Sunday, October 17, 2010

A clockwork orange

It's like clockwork: Sunday night. Sunday night and I'm deciding if I know exactly what I'm doing, if it's all premeditated, if I'm a lyingcheatingbitch, or, hey, maybe it's not my fault. I'm confused. Alone. And he won't talk to me. I'm even being logical about it. I don't think it's someone else or that he's bored. I think he's trying to spare us both.

And fine, this is my opinion. What are you going to do, ask him?

So fine, we'll go with my opinion.

And again with the inability to see it for what it is, what it would have become had I stayed. I'm wearing my blinders proud.

For once, for once, I didn't have to talk myself into a damn thing. And now that I'm gone, and it feels like it could have been perfect even if I know I just happened to have left at the exact moment when it was all perfect. It isn't all perfect. It wouldn't have been all perfect. Him not talking is not all perfect.

I'm not sorry and now someone else is factored in, factored in in the most complicated way. In such a way that I can't even make it up.
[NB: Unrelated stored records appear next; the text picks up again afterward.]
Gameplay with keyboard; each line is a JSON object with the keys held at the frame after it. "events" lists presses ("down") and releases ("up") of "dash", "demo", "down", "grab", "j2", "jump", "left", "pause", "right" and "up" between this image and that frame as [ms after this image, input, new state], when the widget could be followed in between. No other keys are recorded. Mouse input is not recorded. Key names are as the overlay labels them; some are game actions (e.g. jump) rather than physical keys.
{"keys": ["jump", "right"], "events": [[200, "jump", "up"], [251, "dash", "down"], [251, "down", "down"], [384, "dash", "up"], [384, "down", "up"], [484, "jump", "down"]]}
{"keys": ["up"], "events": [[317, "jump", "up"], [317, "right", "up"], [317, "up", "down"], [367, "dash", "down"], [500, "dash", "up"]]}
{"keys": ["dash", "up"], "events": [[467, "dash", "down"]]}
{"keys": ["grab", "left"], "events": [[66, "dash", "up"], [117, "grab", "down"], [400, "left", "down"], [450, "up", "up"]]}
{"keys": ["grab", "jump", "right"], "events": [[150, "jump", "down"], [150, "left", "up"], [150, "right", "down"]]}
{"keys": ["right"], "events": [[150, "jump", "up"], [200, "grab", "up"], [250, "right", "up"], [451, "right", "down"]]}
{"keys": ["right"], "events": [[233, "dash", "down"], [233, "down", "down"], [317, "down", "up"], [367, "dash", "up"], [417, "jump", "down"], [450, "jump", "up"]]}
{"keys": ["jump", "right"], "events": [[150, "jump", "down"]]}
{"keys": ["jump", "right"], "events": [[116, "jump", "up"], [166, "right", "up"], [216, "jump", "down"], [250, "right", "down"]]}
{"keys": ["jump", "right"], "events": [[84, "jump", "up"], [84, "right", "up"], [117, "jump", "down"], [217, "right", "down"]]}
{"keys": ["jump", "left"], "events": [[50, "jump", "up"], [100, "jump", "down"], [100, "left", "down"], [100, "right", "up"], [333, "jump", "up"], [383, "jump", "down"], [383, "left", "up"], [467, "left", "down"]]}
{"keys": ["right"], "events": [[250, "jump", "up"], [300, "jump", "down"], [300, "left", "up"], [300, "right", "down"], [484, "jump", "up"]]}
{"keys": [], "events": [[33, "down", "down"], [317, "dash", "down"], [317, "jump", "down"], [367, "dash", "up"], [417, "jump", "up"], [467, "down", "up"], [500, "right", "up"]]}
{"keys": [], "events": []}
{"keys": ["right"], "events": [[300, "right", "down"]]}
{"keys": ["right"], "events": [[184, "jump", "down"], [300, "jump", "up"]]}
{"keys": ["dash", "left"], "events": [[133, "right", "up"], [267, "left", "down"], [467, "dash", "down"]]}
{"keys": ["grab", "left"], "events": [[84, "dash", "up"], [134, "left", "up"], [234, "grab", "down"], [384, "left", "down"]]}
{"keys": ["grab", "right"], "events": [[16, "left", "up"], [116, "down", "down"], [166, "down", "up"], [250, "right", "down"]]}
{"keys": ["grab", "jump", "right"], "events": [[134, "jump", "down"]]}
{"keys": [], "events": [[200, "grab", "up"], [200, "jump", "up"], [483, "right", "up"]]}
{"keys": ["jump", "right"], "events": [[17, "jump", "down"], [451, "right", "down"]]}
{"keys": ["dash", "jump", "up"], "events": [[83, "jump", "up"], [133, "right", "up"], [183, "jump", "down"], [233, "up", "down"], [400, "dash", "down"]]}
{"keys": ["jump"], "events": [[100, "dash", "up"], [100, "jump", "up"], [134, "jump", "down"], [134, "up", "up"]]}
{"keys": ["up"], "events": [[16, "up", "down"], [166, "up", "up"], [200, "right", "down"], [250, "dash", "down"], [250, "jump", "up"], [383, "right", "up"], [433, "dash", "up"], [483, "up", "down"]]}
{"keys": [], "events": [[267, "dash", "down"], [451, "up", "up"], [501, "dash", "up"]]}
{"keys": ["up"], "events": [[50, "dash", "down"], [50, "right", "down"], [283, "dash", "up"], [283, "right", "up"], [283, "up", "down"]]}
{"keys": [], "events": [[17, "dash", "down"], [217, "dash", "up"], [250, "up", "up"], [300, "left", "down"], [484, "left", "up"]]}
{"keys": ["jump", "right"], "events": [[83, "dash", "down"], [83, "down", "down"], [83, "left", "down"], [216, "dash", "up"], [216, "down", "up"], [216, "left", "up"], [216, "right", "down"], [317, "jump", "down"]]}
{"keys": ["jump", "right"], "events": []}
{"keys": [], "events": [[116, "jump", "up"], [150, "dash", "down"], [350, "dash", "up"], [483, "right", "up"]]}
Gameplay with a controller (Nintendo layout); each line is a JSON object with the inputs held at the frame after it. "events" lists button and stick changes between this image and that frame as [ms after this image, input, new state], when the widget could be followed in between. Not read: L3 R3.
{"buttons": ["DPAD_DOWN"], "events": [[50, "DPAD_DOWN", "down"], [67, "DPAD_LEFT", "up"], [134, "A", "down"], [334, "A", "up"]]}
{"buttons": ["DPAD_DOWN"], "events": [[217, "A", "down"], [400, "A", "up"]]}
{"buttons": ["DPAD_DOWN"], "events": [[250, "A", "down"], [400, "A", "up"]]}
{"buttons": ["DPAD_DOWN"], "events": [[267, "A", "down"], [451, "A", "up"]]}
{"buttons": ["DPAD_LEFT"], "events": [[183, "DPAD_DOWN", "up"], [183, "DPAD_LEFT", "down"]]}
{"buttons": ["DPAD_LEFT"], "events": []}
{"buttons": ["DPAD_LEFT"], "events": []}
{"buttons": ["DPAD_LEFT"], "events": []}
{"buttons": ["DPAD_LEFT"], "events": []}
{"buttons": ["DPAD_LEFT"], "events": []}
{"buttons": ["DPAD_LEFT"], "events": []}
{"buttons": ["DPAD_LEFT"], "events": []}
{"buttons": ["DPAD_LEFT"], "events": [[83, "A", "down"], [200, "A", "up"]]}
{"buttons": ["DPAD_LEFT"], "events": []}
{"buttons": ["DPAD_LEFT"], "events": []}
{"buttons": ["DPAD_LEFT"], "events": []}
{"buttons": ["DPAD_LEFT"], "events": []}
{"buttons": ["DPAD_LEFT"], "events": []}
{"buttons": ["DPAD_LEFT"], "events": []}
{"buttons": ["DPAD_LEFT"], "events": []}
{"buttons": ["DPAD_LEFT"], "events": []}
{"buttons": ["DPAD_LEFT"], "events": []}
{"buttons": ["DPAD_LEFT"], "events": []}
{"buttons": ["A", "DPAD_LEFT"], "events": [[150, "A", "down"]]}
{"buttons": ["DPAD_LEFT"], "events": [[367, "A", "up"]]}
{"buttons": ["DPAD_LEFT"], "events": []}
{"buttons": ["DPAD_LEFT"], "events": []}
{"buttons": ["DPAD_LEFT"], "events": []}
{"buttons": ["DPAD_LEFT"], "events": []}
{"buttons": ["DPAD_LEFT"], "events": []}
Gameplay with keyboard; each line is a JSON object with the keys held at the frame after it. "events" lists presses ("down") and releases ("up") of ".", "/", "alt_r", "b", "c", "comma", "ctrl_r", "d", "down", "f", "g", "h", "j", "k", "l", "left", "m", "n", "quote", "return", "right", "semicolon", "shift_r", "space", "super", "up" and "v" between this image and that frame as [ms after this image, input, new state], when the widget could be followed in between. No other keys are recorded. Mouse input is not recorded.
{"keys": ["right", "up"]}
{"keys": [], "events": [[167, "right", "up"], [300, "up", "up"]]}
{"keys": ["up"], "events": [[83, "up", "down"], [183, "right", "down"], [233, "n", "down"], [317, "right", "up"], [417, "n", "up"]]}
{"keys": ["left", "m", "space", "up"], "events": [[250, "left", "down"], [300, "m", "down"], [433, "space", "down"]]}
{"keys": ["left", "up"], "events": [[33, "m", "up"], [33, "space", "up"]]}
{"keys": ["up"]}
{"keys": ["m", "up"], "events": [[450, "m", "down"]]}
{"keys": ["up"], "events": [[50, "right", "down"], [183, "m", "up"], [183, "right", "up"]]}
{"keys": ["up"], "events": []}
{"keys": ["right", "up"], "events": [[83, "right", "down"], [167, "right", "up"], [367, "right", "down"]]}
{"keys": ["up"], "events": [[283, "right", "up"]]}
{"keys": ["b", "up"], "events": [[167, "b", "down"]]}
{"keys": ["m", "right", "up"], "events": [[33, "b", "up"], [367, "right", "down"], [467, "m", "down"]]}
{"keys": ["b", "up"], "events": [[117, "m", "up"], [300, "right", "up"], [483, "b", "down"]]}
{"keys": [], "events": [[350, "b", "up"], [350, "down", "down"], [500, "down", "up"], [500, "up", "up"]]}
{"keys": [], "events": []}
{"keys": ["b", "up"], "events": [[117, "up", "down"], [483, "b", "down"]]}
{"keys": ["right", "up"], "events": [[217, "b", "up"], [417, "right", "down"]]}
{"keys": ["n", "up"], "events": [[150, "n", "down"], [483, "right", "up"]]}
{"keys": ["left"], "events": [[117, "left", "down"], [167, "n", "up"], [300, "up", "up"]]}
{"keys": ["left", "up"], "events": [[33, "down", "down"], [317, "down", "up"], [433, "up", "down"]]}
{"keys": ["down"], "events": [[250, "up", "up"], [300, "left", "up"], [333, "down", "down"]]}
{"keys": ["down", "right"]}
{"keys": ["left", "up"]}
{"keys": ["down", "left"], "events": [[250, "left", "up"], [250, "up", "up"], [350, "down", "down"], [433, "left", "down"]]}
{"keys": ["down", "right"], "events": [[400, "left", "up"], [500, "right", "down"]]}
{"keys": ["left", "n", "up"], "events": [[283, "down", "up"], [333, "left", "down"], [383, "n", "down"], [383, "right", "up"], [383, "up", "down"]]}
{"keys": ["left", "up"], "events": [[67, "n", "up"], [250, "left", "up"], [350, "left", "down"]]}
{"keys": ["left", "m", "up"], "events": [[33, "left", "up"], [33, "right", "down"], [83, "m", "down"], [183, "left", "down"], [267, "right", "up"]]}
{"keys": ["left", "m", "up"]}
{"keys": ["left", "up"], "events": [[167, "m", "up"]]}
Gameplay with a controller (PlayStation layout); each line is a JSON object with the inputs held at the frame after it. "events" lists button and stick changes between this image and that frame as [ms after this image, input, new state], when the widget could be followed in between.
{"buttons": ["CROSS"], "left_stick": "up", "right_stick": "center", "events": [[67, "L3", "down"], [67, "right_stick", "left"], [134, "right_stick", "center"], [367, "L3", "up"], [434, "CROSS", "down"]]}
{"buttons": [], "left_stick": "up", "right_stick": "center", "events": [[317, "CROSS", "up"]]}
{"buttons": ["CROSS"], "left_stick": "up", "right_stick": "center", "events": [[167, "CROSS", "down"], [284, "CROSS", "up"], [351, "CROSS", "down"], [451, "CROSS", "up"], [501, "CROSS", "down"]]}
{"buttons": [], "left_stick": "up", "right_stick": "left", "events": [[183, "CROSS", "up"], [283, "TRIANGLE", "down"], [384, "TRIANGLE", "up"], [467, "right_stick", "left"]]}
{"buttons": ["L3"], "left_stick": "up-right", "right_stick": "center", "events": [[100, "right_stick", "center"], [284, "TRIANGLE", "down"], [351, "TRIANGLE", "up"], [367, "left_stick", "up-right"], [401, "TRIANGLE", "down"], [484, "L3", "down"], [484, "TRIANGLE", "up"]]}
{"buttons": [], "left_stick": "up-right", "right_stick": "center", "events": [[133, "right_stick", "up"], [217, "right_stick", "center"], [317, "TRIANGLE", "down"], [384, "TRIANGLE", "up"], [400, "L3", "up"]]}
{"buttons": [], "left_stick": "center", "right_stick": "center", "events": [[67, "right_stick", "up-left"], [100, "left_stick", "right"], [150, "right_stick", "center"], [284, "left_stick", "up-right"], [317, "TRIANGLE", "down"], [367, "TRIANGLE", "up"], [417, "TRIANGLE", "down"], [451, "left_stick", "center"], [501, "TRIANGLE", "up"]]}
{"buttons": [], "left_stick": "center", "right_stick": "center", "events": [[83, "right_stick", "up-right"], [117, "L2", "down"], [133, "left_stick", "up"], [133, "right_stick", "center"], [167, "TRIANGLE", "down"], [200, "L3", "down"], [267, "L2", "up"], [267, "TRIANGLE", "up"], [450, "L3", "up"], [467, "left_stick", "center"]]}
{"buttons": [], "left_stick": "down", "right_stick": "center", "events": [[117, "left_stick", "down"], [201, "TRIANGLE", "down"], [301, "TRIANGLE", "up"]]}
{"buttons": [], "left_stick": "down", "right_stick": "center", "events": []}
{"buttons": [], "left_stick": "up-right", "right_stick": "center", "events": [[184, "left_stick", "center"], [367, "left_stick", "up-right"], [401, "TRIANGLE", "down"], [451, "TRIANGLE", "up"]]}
I'm not sorry it happened. I'm not sorry I miss him. I don't wish this all hadn't happened. It's good. It was good. He may be doing what's best now, he may be trying his damnedest to put this behind him, my heart may be breaking, I may be moving on, I may not, but it was worth it regardless. True story: I can be affected this way. It may just be better to be bereft and to at least know I had it good, I felt it, than to be the same. I'd rather feel like hell than feel like nothing at all.